Teks Halaman:
»»

Kasus hukum yang menjerat Silfester Matutina, ketua relawan Solidaritas Merah Putih, berakar dari aksi orasinya yang menuding mantan Wakil Presiden Jusuf Kalla (JK) menggunakan isu SARA dalam Pilkada DKI Jakarta 2017. Laporan diajukan oleh Solihin Kalla, anak JK, dan vonis awal satu tahun penjara diperberat hingga 1,5 tahun oleh Mahkamah Agung. Putusan tersebut telah berkekuatan hukum tetap (inkrah) sejak 2019, namun hingga kini belum dieksekusi.
Mantan Kepala Kejaksaan Negeri Jakarta Selatan (Kajari Jaksel), Anang Supriatna, menyatakan bahwa perintah eksekusi memang pernah diterbitkan. Namun, pada waktu itu Silfester tidak diketahui keberadaannya, sehingga eksekusi tidak bisa dilakukan.
Kemudian, pandemi COVID-19 turut menjadi alasan tertundanya eksekusi. Anang menyatakan bahwa saat itu aktivitas penahanan bahkan pengeluaran narapidana sangat dibatasi. Meski perintah eksekusi telah ada, pelaksanaannya terhambat oleh situasi darurat tersebut.

««

Data yang Diberikan:
»»

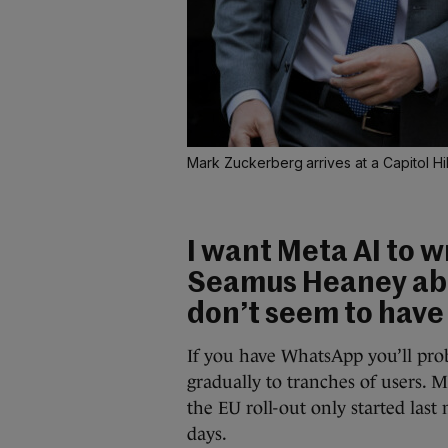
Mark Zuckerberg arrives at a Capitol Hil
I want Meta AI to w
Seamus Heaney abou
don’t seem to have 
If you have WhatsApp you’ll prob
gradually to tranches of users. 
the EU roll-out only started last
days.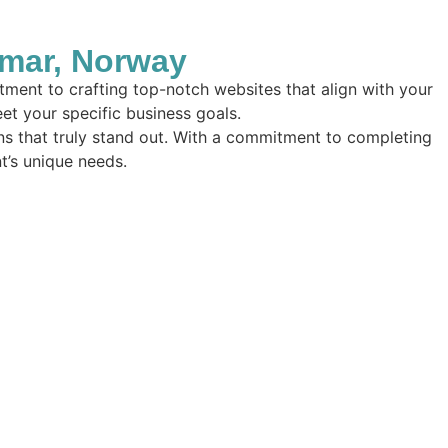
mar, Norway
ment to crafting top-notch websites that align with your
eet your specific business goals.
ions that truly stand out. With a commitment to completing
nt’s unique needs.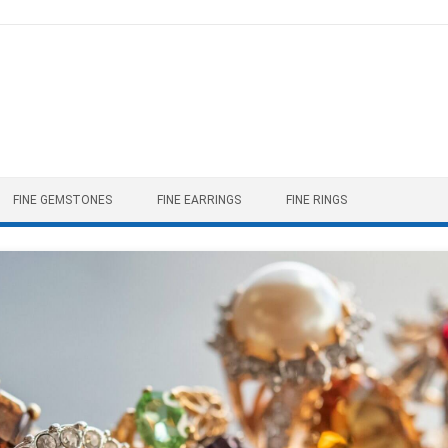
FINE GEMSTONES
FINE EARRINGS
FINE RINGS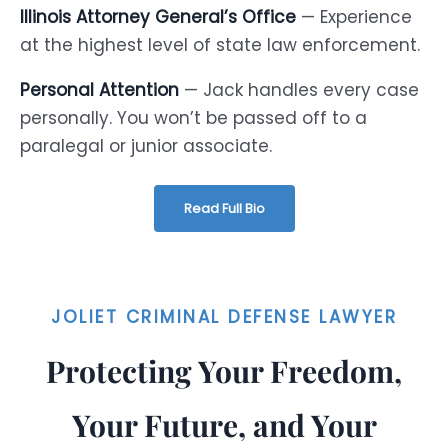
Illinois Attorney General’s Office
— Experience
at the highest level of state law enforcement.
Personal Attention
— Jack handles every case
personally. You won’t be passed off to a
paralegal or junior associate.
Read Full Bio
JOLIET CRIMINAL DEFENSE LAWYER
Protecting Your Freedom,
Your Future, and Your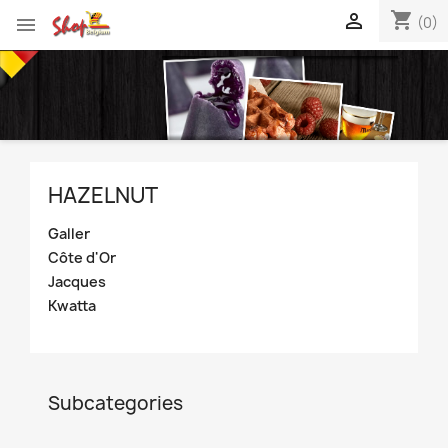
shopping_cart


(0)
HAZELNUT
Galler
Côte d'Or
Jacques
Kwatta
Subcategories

««
»»

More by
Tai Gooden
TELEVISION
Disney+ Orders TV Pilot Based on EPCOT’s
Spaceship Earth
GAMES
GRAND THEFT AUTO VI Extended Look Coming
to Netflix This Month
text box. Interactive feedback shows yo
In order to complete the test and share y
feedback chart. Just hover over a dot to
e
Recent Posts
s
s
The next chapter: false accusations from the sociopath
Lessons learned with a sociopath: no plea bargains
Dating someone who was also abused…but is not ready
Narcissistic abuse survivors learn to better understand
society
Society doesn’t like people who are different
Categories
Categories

««

Daftar Tugas:
• A. Jawab pertanyaan berikut berdasarkan teks tentang kasus Silfester Matutina, satu jawaban per baris dengan tanda yang sama:
(i) Siapa yang mengajukan laporan terhadap Silfester?
(ii) Menjadi berapa lama hukuman penjaranya setelah diperberat Mahkamah Agung?
(iii) Selain keberadaan Silfester yang tidak diketahui, apa lagi yang disebut sebagai alasan tertundanya eksekusi?
• B. Salin kata demi kata bagian teks tentang kasus Silfester Matutina, mulai dari "Mantan Kepala Kejaksaan" sampai "situasi darurat tersebut.".
• C. Teruskan teks tentang kasus Silfester Matutina, dimulai setelah kalimat terakhirnya.

Jawaban Berurutan:
• A.
(i) Solihin Kalla, anak JK
(ii) 1,5 tahun penjara
(iii) Pandemi COVID-19

• B.
Mantan Kepala Kejaksaan Negeri Jakarta Selatan (Kajari Jaksel), Anang Supriatna, menyatakan bahwa perintah eksekusi memang pernah diterbitkan. Namun, pada waktu itu Silfester tidak diketahui keberadaannya, sehingga eksekusi tidak bisa dilakukan.
Kemudian, pandemi COVID-19 turut menjadi alasan tertundanya eksekusi. Anang menyatakan bahwa saat itu aktivitas penahanan bahkan pengeluaran narapidana sangat dibatasi. Meski perintah eksekusi telah ada, pelaksanaannya terhambat oleh situasi darurat tersebut.

• C.
Sikap Kejaksaan Agung kini terkesan ambigu. Di satu sisi, mereka menyampaikan bahwa proses peninjauan kembali (PK) tidak menghalangi pelaksanaan eksekusi. Namun di sisi lain, Kejagung meminta publik untuk menunggu hasil sidang PK yang digelar pada 20 Agustus 2025 --- meski secara hukum PK tidak seharusnya menunda eksekusi.
Dalam sidang PK yang digelar pada Rabu, 20 Agustus 2025, Humas Pengadilan Negeri Jakarta Selatan menjelaskan bahwa agenda sidang dimulai pukul 13.00 WIB, namun pelaksanaannya tetap bergantung pada kesiapan semua pihak. Sementara itu, Kapuspenkum Kejagung, Anang Supriatna, menyatakan, "tunggu PK saja" --- walau sebelumnya menegaskan PK tidak menunda eksekusi.
Publik dan sejumlah pihak mempertanyakan ketidakjelasan ini dengan tajam. Ada kecurigaan bahwa Silfester, yang dikenal sebagai relawan Presiden Joko Widodo, mendapat perlakuan istimewa. Beberapa pihak menduga adanya tekanan politik atau adanya figur "orang besar" yang melindungi Silfester. Spekulasi seperti ini menimbulkan kekhawatiran terhadap prinsip "equality before the law."
Sejumlah politisi dan aktivis masyarakat sipil juga mulai bersuara lantang. Mereka menekankan bahwa pembiaran kasus ini hanya akan memperburuk wajah penegakan hukum di Indonesia. Tidak sedikit yang mendesak agar DPR, Komisi Kejaksaan, maupun lembaga pengawas independen turut mengawasi proses ini agar tidak ada diskriminasi hukum.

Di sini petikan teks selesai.